The "known bugs" listed on Simple's website include one that affects the way payments are displayed.

"Payments may disappear from the 'Scheduled Activities' section of the app during processing," reads the customer disclosure. "This display issue does not affect their processing, and the payments will reappear in the 'Activities' list when they are fully processed, which may be several hours later. Also, some Payments may have been dissociated with their respective Goals and deducted from your Safe-to-Spend twice. To correct your Safe-to-Spend, delete and re-schedule the payment or transfer the funds from the goal back to your Safe-to-Spend."
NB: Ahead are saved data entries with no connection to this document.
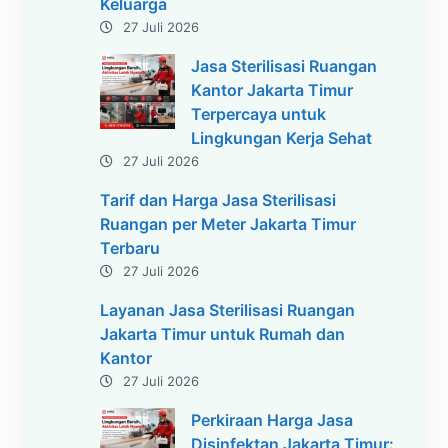
Keluarga
27 Juli 2026
Jasa Sterilisasi Ruangan
Kantor Jakarta Timur
Terpercaya untuk
Lingkungan Kerja Sehat
27 Juli 2026
Tarif dan Harga Jasa Sterilisasi
Ruangan per Meter Jakarta Timur
Terbaru
27 Juli 2026
Layanan Jasa Sterilisasi Ruangan
Jakarta Timur untuk Rumah dan
Kantor
27 Juli 2026
Perkiraan Harga Jasa
Disinfektan Jakarta Timur: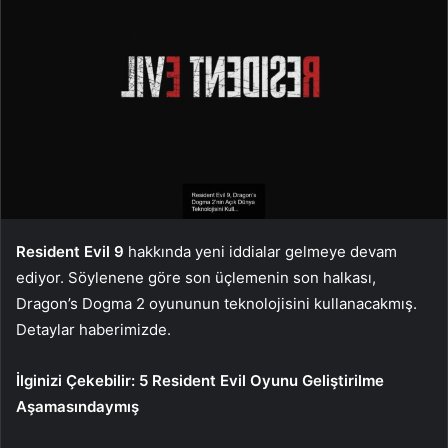
Resident Evil 9
hakkında yeni iddialar gelmeye devam
ediyor. Söylenene göre son üçlemenin son halkası,
Dragon’s Dogma 2 oyununun teknolojisini kullanacakmış.
Detaylar haberimizde.
İlginizi Çekebilir:
5 Resident Evil Oyunu Geliştirilme
Aşamasındaymış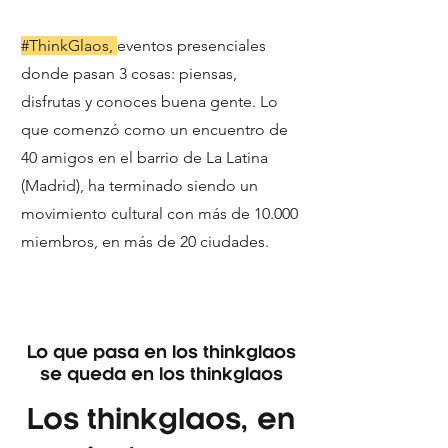
#ThinkGlaos,
eventos presenciales
donde pasan 3 cosas: piensas,
disfrutas y conoces buena gente. Lo
que comenzó como un encuentro de
40 amigos en el barrio de La Latina
(Madrid), ha terminado siendo un
movimiento cultural con más de 10.000
miembros, en más de 20 ciudades.
Lo que pasa en los thinkglaos
se queda en los thinkglaos
Los thinkglaos, en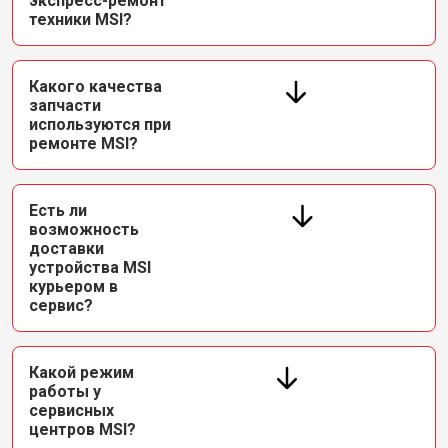
экспресс-ремонт
техники MSI?
Какого качества
запчасти
используются при
ремонте MSI?
Есть ли
возможность
доставки
устройства MSI
курьером в
сервис?
Какой режим
работы у
сервисных
центров MSI?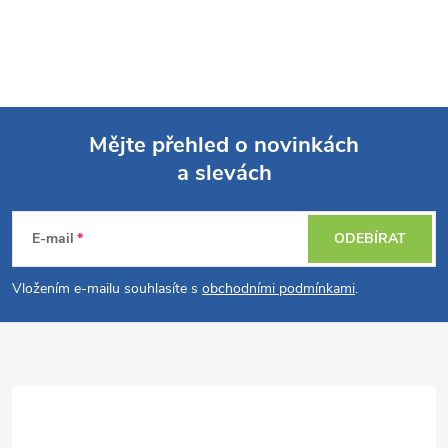
Mějte přehled o novinkách
a slevách
Z
á
E-mail
ODEBÍRAT
p
Vložením e-mailu souhlasíte s
obchodními podmínkami
.
a
t
í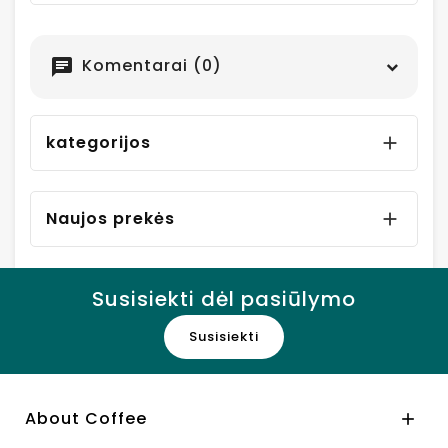
Komentarai (0)
chat
kategorijos

Naujos prekės

Susisiekti dėl pasiūlymo
Susisiekti
About Coffee
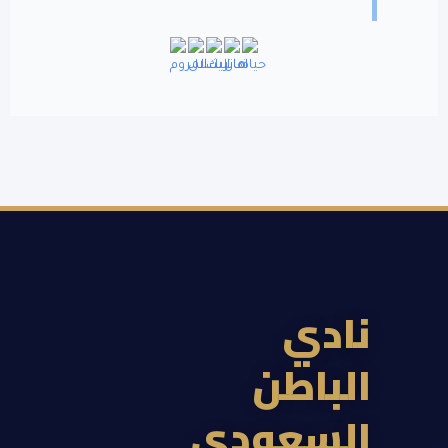
ادي
لباطن
لسعودي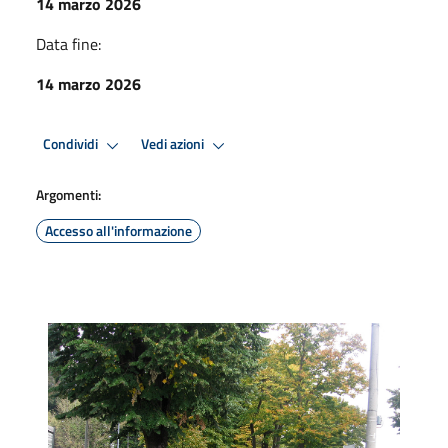
14 marzo 2026
Data fine:
14 marzo 2026
Condividi
Vedi azioni
Argomenti:
Accesso all'informazione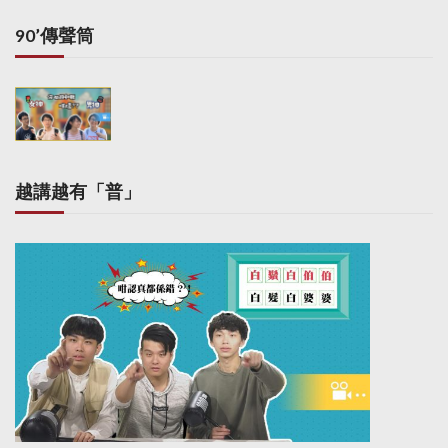
90’傳聲筒
越講越有「普」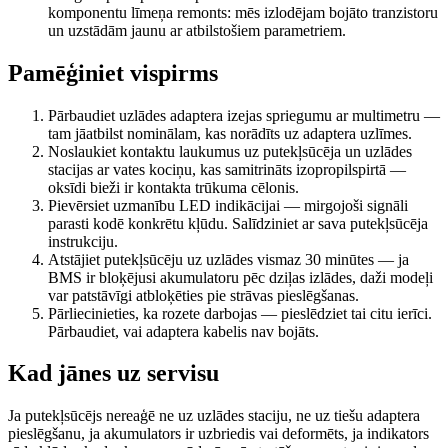
komponentu līmeņa remonts: mēs izlodējam bojāto tranzistoru
un uzstādām jaunu ar atbilstošiem parametriem.
Pamēģiniet vispirms
Pārbaudiet uzlādes adaptera izejas spriegumu ar multimetru —
tam jāatbilst nominālam, kas norādīts uz adaptera uzlīmes.
Noslaukiet kontaktu laukumus uz putekļsūcēja un uzlādes
stacijas ar vates kociņu, kas samitrināts izopropilspirtā —
oksīdi bieži ir kontakta trūkuma cēlonis.
Pievērsiet uzmanību LED indikācijai — mirgojoši signāli
parasti kodē konkrētu kļūdu. Salīdziniet ar sava putekļsūcēja
instrukciju.
Atstājiet putekļsūcēju uz uzlādes vismaz 30 minūtes — ja
BMS ir bloķējusi akumulatoru pēc dziļas izlādes, daži modeļi
var patstāvīgi atbloķēties pie strāvas pieslēgšanas.
Pārliecinieties, ka rozete darbojas — pieslēdziet tai citu ierīci.
Pārbaudiet, vai adaptera kabelis nav bojāts.
Kad jānes uz servisu
Ja putekļsūcējs nereaģē ne uz uzlādes staciju, ne uz tiešu adaptera
pieslēgšanu, ja akumulators ir uzbriedis vai deformēts, ja indikators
And at times the sum displayed is greater than the available balance, the Simple website acknowledges. "This occurs when a settled charge is not deducted from the displayed balance." Another problem the website reveals is that check holds may remain visible after a check has cleared.
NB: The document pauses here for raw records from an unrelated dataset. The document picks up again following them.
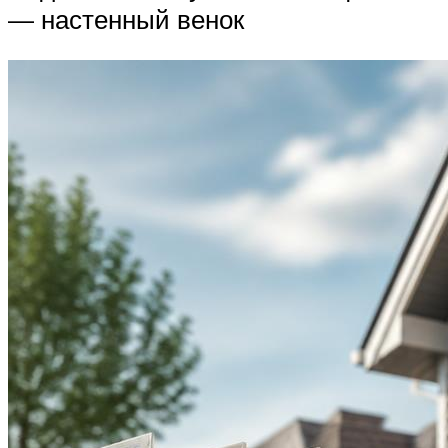
— настенный венок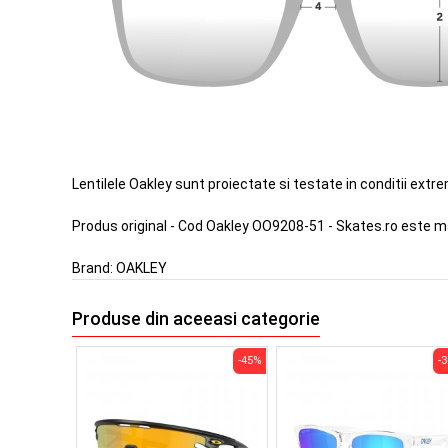
Lentilele Oakley sunt proiectate si testate in conditii extr
Produs original - Cod Oakley OO9208-51 - Skates.ro este m
Brand:
OAKLEY
Produse din aceeasi categorie
-45%
-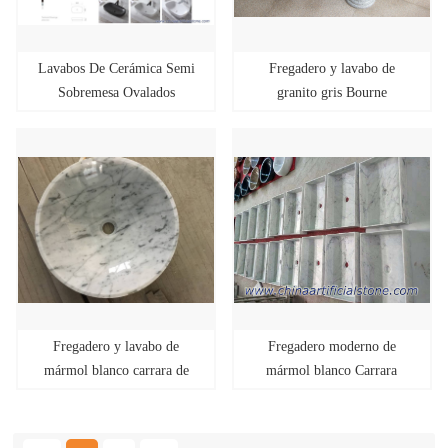
Lavabos De Cerámica Semi
Fregadero y lavabo de
Sobremesa Ovalados
granito gris Bourne
600x380x135mm
Fregadero y lavabo de
Fregadero moderno de
mármol blanco carrara de
mármol blanco Carrara
forma redonda
Retangle 55x36x11cm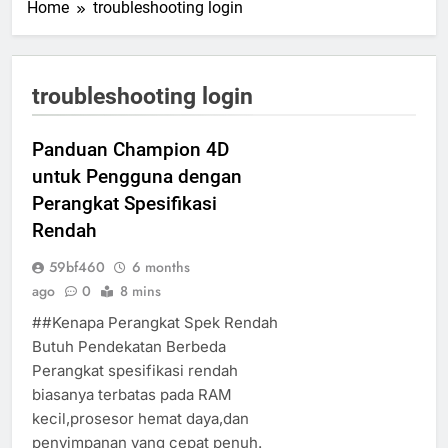
Home
troubleshooting login
troubleshooting login
Panduan Champion 4D
untuk Pengguna dengan
Perangkat Spesifikasi
Rendah
59bf460
6 months
ago
0
8 mins
##Kenapa Perangkat Spek Rendah
Butuh Pendekatan Berbeda
Perangkat spesifikasi rendah
biasanya terbatas pada RAM
kecil,prosesor hemat daya,dan
penyimpanan yang cepat penuh.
A Simple customer whose payment did not go through after several email exchanges with customer services was eventually advised by a rep to find another way to make the payment. Other users have shared complaints about these glitches on Twitter.

 

 

Simple has fallen victim to technical difficulties before. In early August, CEO Josh Reich issued an apology on Simple's blog in which he said a small number of customers had experienced serious issues with their Simple accounts. Simple had recently replaced its partner processor with a new transaction processing system Simple spent 18 months building in-house, Reich said, to improve Simple's ability to innovate by giving it more control over its technology and to improve system stability. The problems customers experienced, he said, were mostly due to scheduled downtime during the switchover to the new system.

Musto gives neobanks like Moven and Simple credit for creating value-added products that take advantage of real-time customer information.

"The challenge is that it raises the stakes for having that information correct in real time," he said. "Sometimes the reason it's not correct in real time is in your control, but sometimes it could be issues with a payment network or the inadequacy of the underlying information."

And any company that relies on a vendor for its processing is at the mercy of that third party for any changes or fixes - and that vendor might have 3,000 other clients with very different priorities.

"No one is immune to technical challenges or difficulties. The question is, how quickly can they be fixed" Jegher said. "If you're relying on third party providers, your hands are tied. That's not a fun place to be whether you're a Simple or a large bank."

Such situations can bring about some soul-searching.

"You're faced with, what do you build in house, what do you go to vendors for, how do you work with payment networks and other systems that not moving as quickly in self-service as fast as you would like them to?" Musto said.